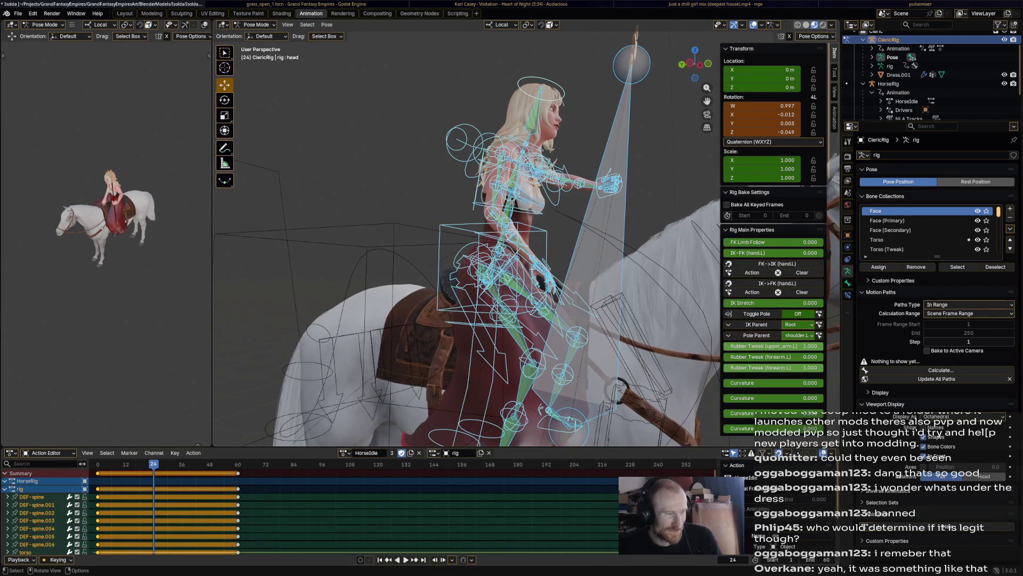
- Preview the animation, then rotate the cleric's chest bone into an adjusted pose at frame 42
key("space")
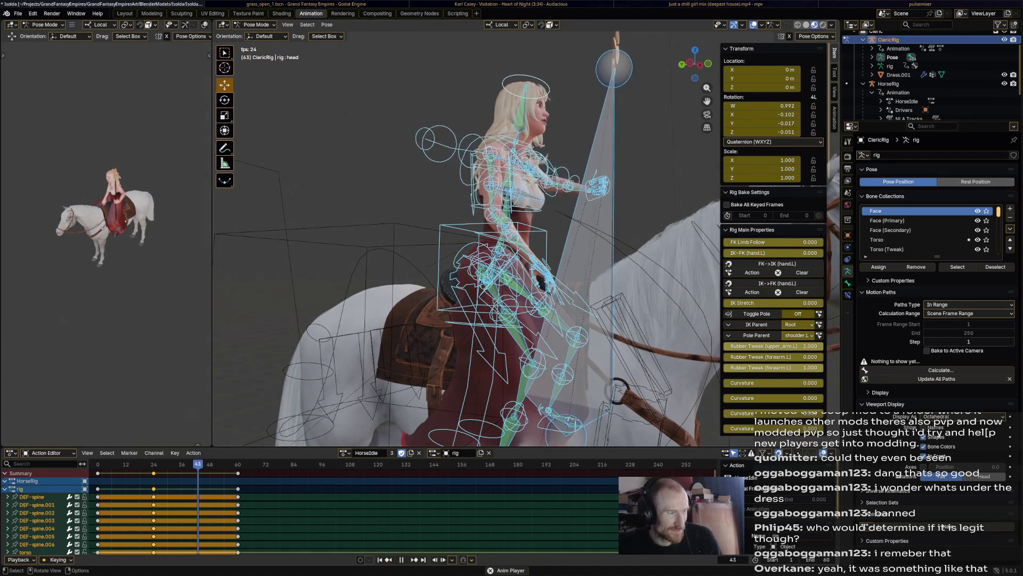
key("space")
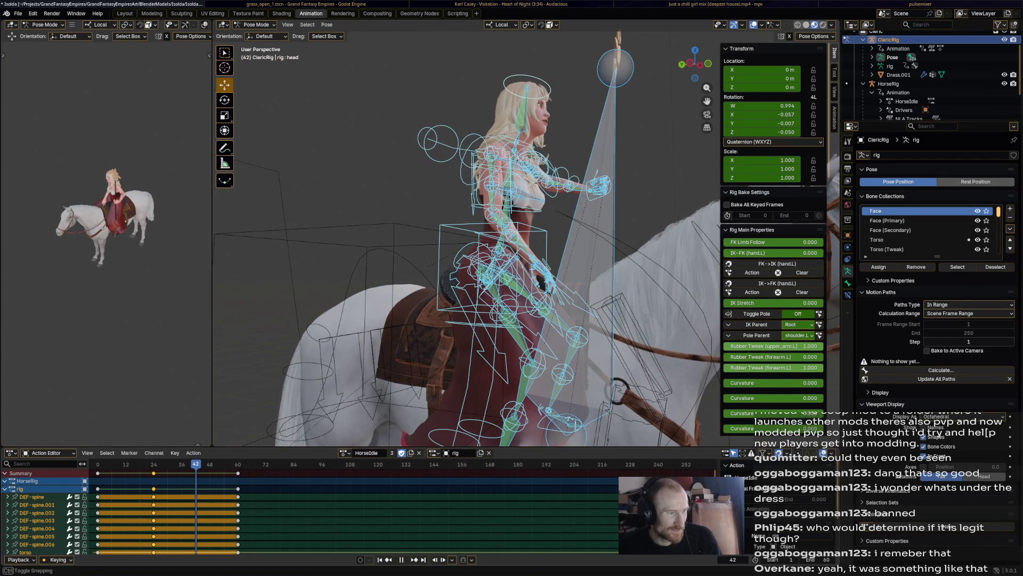
middle_click_drag(479, 240, 560, 240)
left_click(540, 229)
left_click(541, 258)
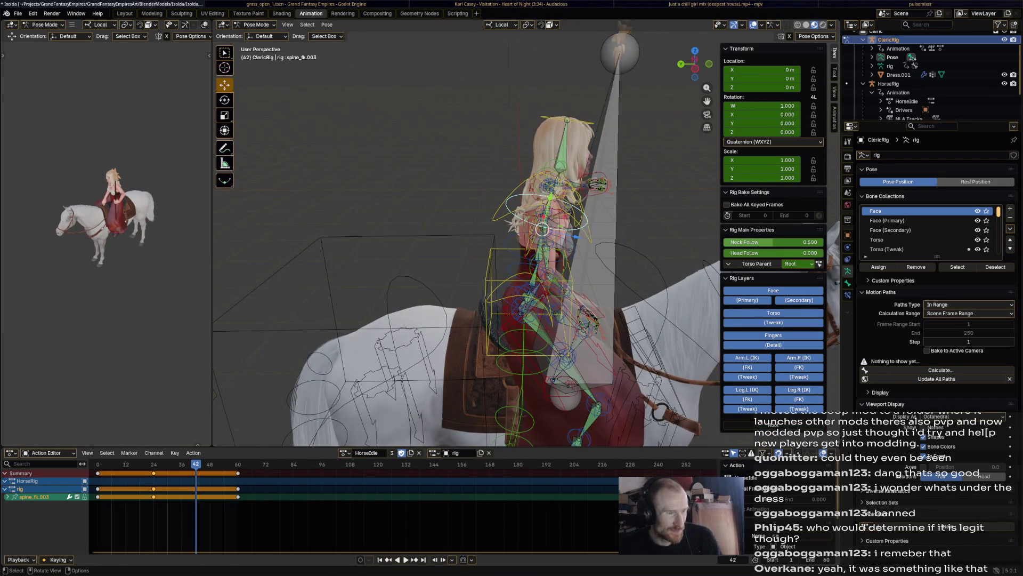
key("r")
left_click(512, 224)
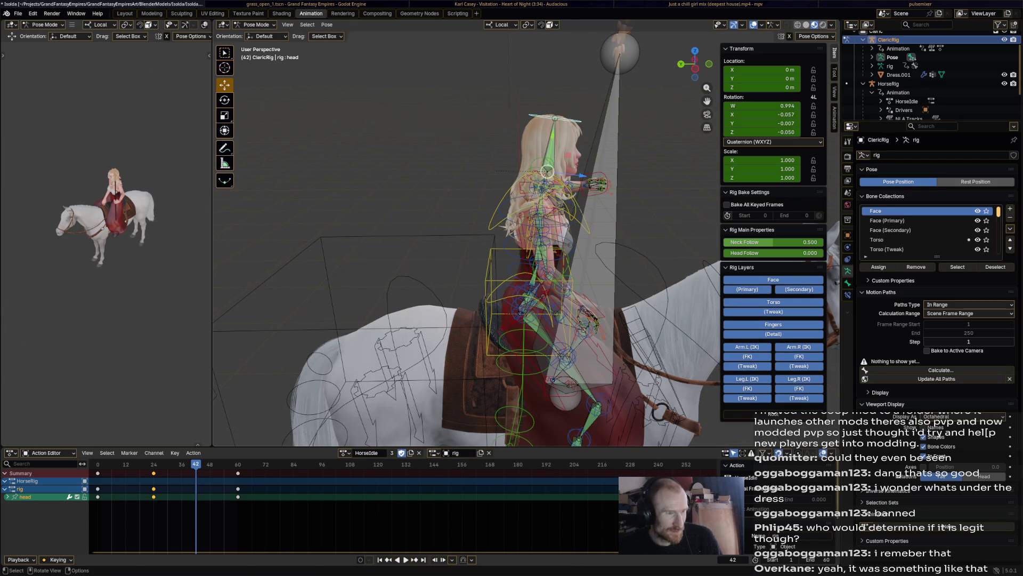
- Move the left hand IK control with the spear slightly to the left and leave local view
left_click(616, 160)
left_click(598, 184)
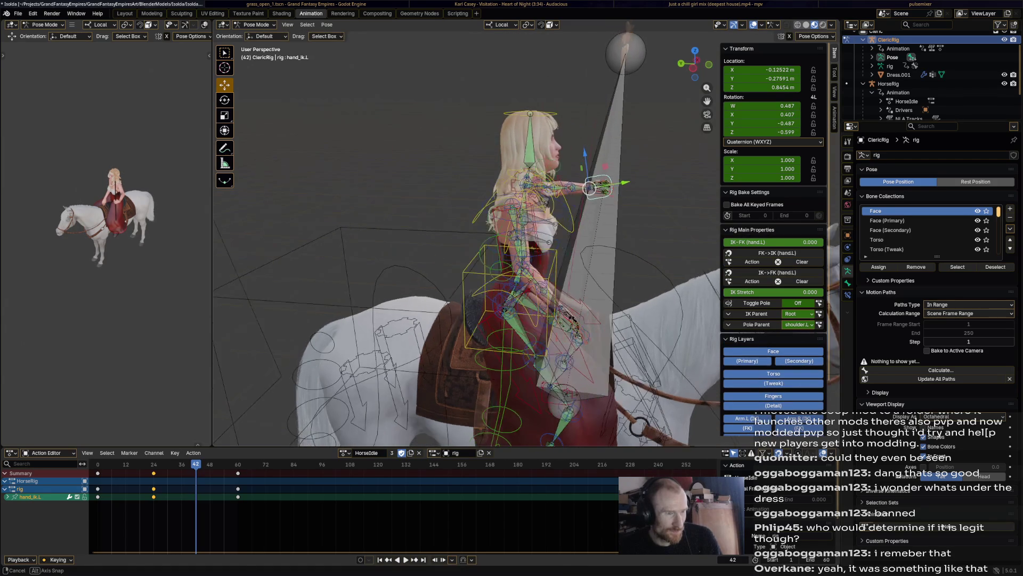
key("r")
key("g")
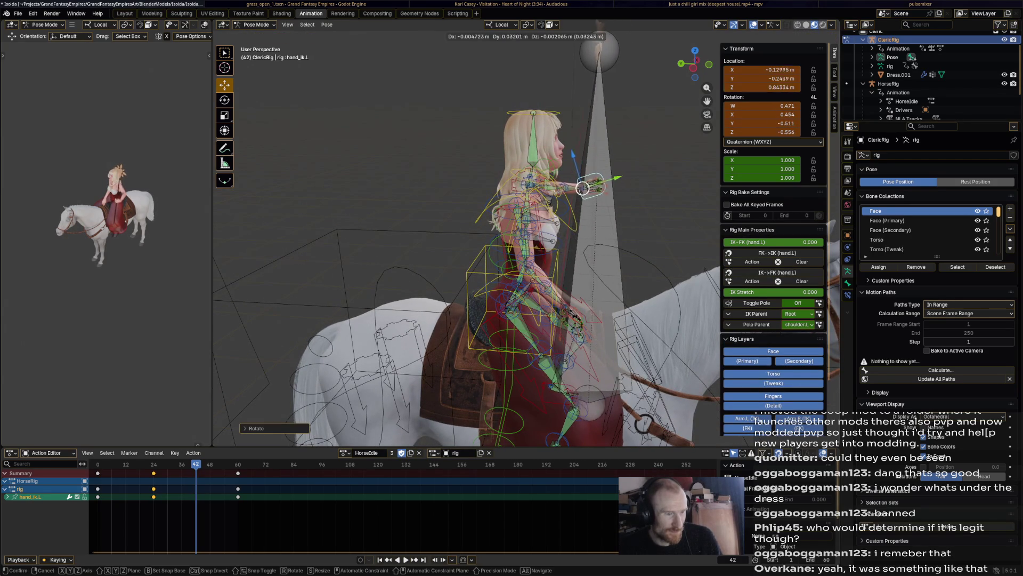
left_click(576, 182)
middle_click_drag(571, 320, 448, 320)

# # #

EXERCISE AIM: Please transcribe the lines from the one containing "left_click(576, 182)" through the last line of the records. Include both ends and nothing else.

TASK ANSWER:
left_click(576, 182)
middle_click_drag(571, 320, 448, 320)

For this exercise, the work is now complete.